Required work:
Repeat only these lines, exactly: the first line of the data, the line containing "114, 156, 212]", and every line between them. Pictures stay out.

Stored data:
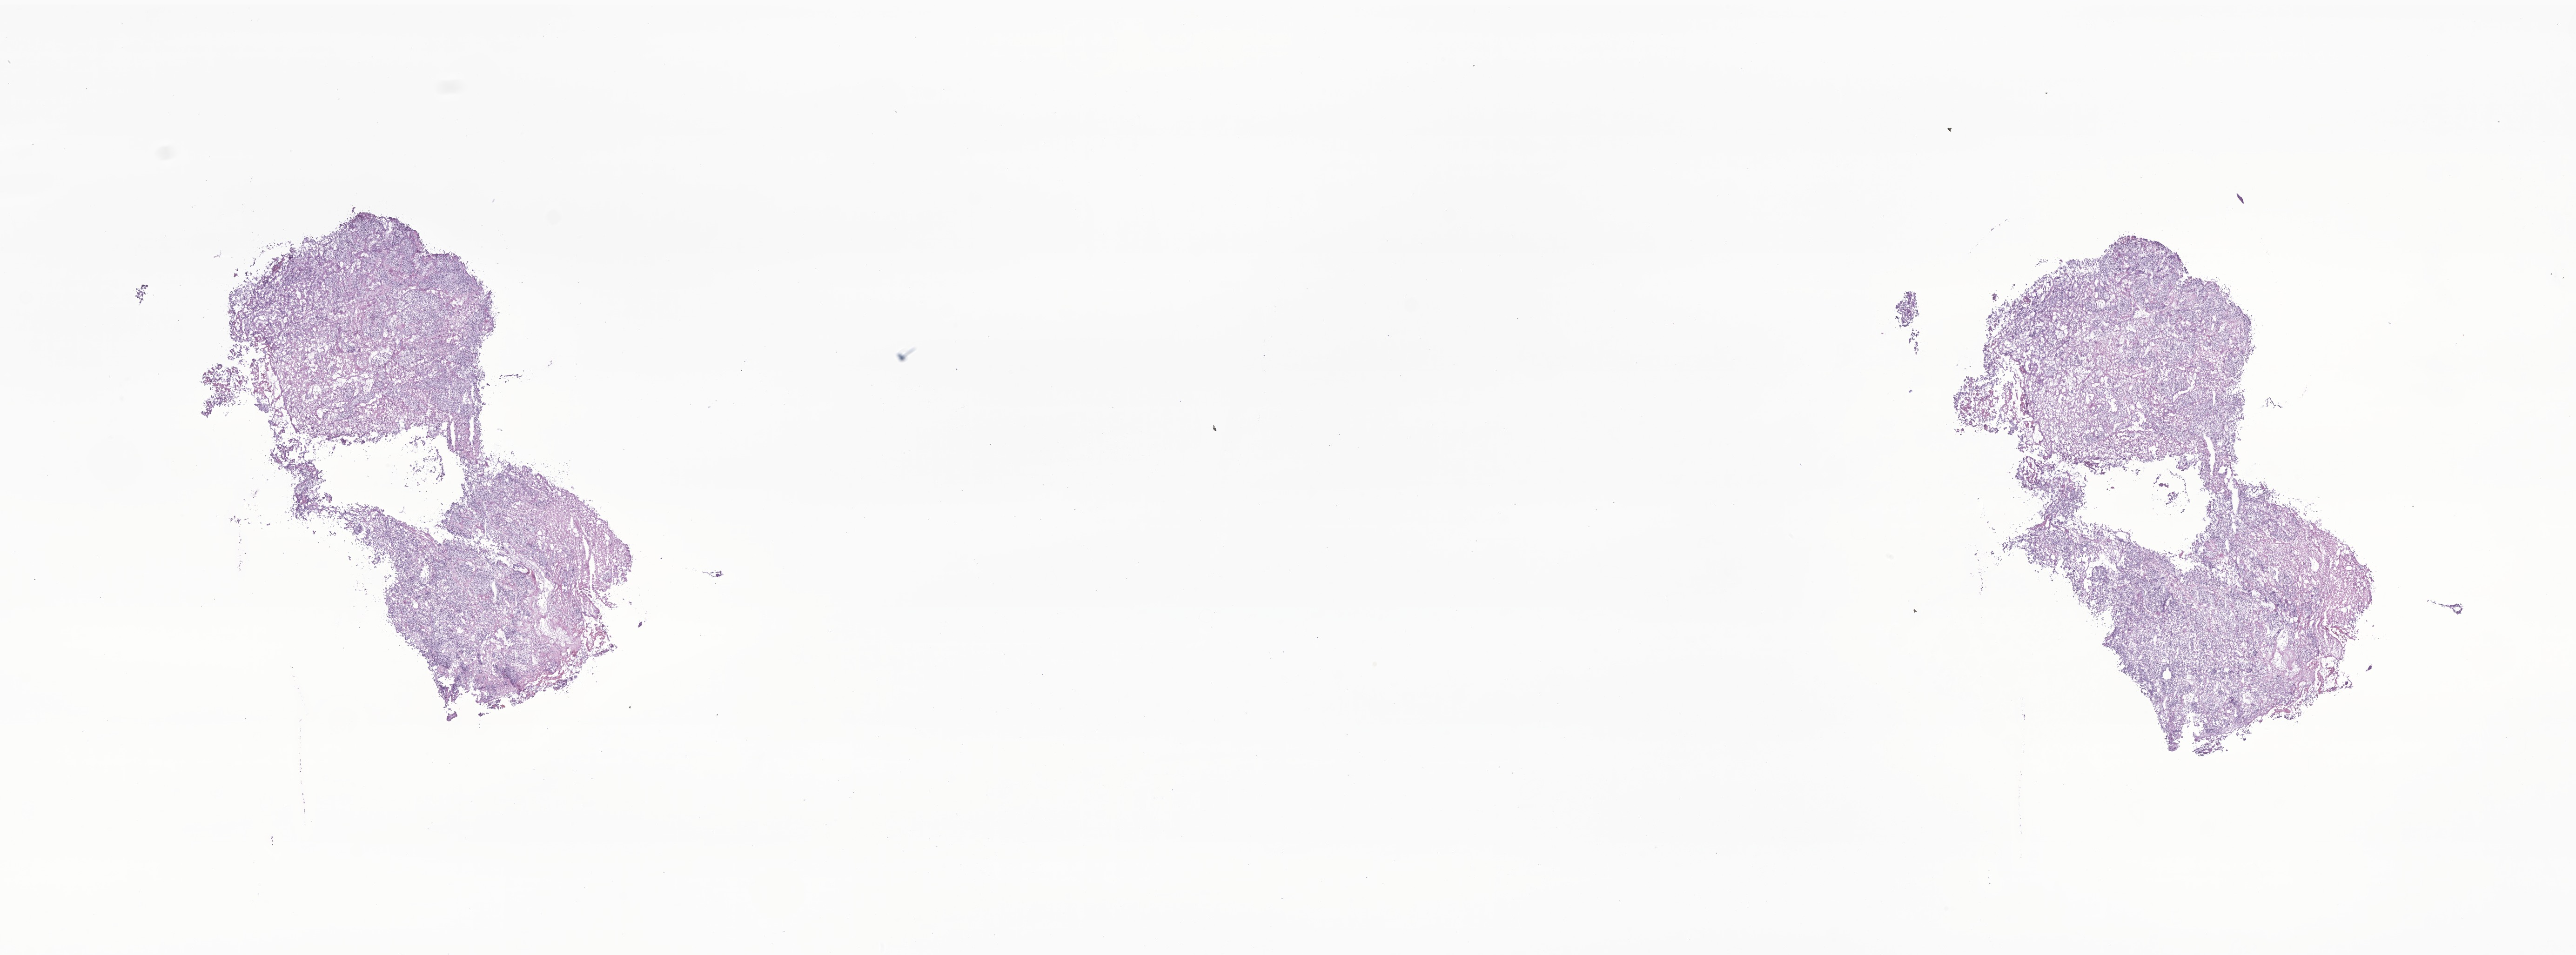
Hematoxylin and eosin (H&E) whole-slide image of tumor tissue from the retroperitoneum, whole scanned area (about 23.3 x 8.7 mm) shown as a low-resolution overview. Frozen section. Patient: male, age 735 days (about 2.0 years).
Diagnosis: Neuroblastoma, NOS.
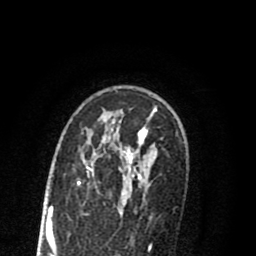
Breast MRI (dynamic contrast-enhanced), one axial slice. Position 55 of 80 along the scan axis. Cropped to one breast. Dynamic contrast-enhanced series, time point 2 of 8 at this slice position (early post-contrast). 1.5 T. TE 2.7 ms, TR 6.3 ms. 256 × 256 image matrix, field of view 155 × 155 mm. Female patient.
Structures marked on this image (semi-automatic segmentation, software-assisted and operator-edited):
- enhancing-tissue mask used for the functional tumour volume (all voxels passing the contrast-enhancement thresholds inside the analysis volume; usually the tumour): bounding box [x1, y1, x2, y2] px = [78, 114, 156, 212]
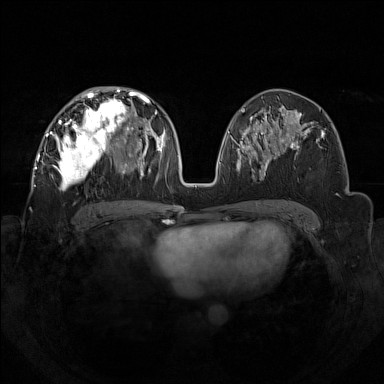
Breast MRI (dynamic contrast-enhanced), one axial slice. Position 72 of 160 along the scan axis. Dynamic contrast-enhanced series, time point 2 of 7 at this slice position (early post-contrast). 1.5 T. TE 1.8 ms, TR 5 ms. 1 mm slice thickness. 384 × 384 image matrix, field of view 350 × 350 mm. Female patient.
Structures marked on this image (semi-automatic segmentation, software-assisted and operator-edited):
- enhancing-tissue mask used for the functional tumour volume (all voxels passing the contrast-enhancement thresholds inside the analysis volume; usually the tumour): bounding box (x1, y1, x2, y2) in pixels: (44, 92, 133, 190)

Solution for this problem:
Hematoxylin and eosin (H&E) whole-slide image of tumor tissue from the retroperitoneum, whole scanned area (about 23.3 x 8.7 mm) shown as a low-resolution overview. Frozen section. Patient: male, age 735 days (about 2.0 years).
Diagnosis: Neuroblastoma, NOS.
Breast MRI (dynamic contrast-enhanced), one axial slice. Position 55 of 80 along the scan axis. Cropped to one breast. Dynamic contrast-enhanced series, time point 2 of 8 at this slice position (early post-contrast). 1.5 T. TE 2.7 ms, TR 6.3 ms. 256 × 256 image matrix, field of view 155 × 155 mm. Female patient.
Structures marked on this image (semi-automatic segmentation, software-assisted and operator-edited):
- enhancing-tissue mask used for the functional tumour volume (all voxels passing the contrast-enhancement thresholds inside the analysis volume; usually the tumour): bounding box [x1, y1, x2, y2] px = [78, 114, 156, 212]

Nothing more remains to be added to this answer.